Childhood
In an event that would decide the city’s future destiny Doge Obelerio degli Antenori , tried to commit Venice to the sovereignty of Charlemagne‘s Frankish empire in fear of a possible coup by his political rivals, by inviting Charlemagne’s son Pepin, (crowned King of Italy a few years earlier), to send an army from Ravenna to occupy Venice, in 809. Brushing aside their political differences and outmanoeuvring the Doge’s real politik, the people of the lagoon managed to band together and take advantage of the maze-like form of their land and the shallowness of their waters to build an impenetrable water defense at the height of Malamocco island which would never be broken by Pepin’s ships. After six months of a fruitless siege, Pepin’s fleet sailed away defeated. Venice’s triumph would echo for hundreds of years to come. Pepin’s failed attempt to subdue Venice led to an agreement between Charlemagne & the Byzantine Emperor Leo V in 814 AD and a recognition of Venice as a Byzantine territory with trading rights across the Adriatic. The agreement paved the way for Venice’s success which was now destined to make its fortune from trade between the East and the West.
The capital city of the Venetian region, was first Oderzo (occupied by the Adriatic Veneti from 10th century BC), next Aquileia (both on the mainland), then Eraclea (on the edge of the lagoon) followed by Malamocco, before finally moving to the islands around Rialto where the land is a bit higher above water level (Rialto->Rivo alto->high bank) in 810-811. Agnello Participazio, member of a rich merchant family from Eraclea, among the leaders of the Venetians after Charlemagne’s people left office and defender of Venice during Pepin’s siege became the Doge shortly after Pepin’s withdrawal (811).
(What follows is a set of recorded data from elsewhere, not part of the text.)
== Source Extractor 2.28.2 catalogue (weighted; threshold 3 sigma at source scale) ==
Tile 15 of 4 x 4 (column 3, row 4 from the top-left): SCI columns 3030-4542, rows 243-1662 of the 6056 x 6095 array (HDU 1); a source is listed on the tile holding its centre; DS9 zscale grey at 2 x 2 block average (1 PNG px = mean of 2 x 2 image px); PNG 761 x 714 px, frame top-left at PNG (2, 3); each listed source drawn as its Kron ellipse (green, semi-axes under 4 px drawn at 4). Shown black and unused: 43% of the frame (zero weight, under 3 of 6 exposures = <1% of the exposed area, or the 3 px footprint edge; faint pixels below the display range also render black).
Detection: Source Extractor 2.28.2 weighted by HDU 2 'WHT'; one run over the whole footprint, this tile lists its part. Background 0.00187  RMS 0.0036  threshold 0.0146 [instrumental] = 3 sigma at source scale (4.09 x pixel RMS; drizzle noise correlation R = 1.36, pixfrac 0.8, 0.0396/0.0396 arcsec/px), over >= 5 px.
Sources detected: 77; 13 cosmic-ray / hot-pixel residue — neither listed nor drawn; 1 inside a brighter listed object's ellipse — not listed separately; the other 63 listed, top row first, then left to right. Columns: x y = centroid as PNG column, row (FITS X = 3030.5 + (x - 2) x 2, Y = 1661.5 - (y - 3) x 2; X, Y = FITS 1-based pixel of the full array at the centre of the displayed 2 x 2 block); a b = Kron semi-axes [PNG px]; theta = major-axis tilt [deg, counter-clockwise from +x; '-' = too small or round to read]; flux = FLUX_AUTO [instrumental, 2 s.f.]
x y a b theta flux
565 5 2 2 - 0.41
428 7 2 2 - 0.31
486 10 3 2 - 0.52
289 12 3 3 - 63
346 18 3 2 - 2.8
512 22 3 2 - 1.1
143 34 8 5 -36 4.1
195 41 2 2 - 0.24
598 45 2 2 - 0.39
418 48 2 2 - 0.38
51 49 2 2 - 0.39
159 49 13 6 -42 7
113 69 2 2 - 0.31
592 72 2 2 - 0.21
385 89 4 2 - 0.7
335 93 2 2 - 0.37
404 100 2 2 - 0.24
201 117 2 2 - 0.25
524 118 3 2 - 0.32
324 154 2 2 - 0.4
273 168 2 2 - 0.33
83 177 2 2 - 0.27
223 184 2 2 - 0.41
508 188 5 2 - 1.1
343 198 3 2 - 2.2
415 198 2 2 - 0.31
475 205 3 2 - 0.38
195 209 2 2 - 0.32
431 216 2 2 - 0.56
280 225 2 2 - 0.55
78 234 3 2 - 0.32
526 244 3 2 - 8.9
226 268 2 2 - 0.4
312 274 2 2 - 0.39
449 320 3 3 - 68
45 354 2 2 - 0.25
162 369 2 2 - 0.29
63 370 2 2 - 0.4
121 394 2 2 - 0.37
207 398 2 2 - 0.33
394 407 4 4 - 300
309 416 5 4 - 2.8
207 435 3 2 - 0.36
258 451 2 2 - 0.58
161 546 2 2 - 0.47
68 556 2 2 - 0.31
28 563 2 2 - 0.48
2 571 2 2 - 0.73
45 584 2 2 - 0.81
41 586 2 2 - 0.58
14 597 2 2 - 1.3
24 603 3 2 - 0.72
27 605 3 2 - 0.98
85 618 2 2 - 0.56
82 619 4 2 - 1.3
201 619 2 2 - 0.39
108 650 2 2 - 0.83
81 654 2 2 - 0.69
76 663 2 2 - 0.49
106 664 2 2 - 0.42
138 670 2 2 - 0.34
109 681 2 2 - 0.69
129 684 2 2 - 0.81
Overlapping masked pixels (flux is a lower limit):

Pepin had ravaged Chioggia and Eraclea, so Agnello had it rebuilt renaming it Cittanova (New City) while he fortified the outlying islands of the lagoon (Lido and Pelletrina). He was the one who built the first doge’s palace where St. Marks Square is now, moving the ducal seat from Malamocco to Rivoalto.
According to the tradition Venice was first evangelised by Saint Mark the Evangelist and many Venetians made the pilgrimage to Mark’s grave in Alexandria. During the first year of Giustiniano Participazio (son of Agnello Participazio) as a doge, two Venetian merchants under the orders of the new doge managed to corrupt the Alexandrine monks who guarded the body of Saint Mark the Evangelist in Alexandria and steal it away secretly to Venice on 31 January 828. Hiding the body amongst some pieces of pork allowed the Venetian ship to slip through customs without a very thorough inspection, since Muslims were not permitted to touch the unclean meat (Alexandria was at the time part of the Abbasid Caliphate) and thus Venice got hold of the remains of its new patron Saint. In the beginning the relics were secretly kept by Doge Giustiniano Participazio in the castle built by his father on the site of today’s St. Mark’s square until he decided to build a new ducal chapel dedicated to Saint Mark between the castle and the chapel of Saint Theodore Stratelates (patron saint of Venice before St. Mark) to house the remains: the first Basilica of San Marco in Venice.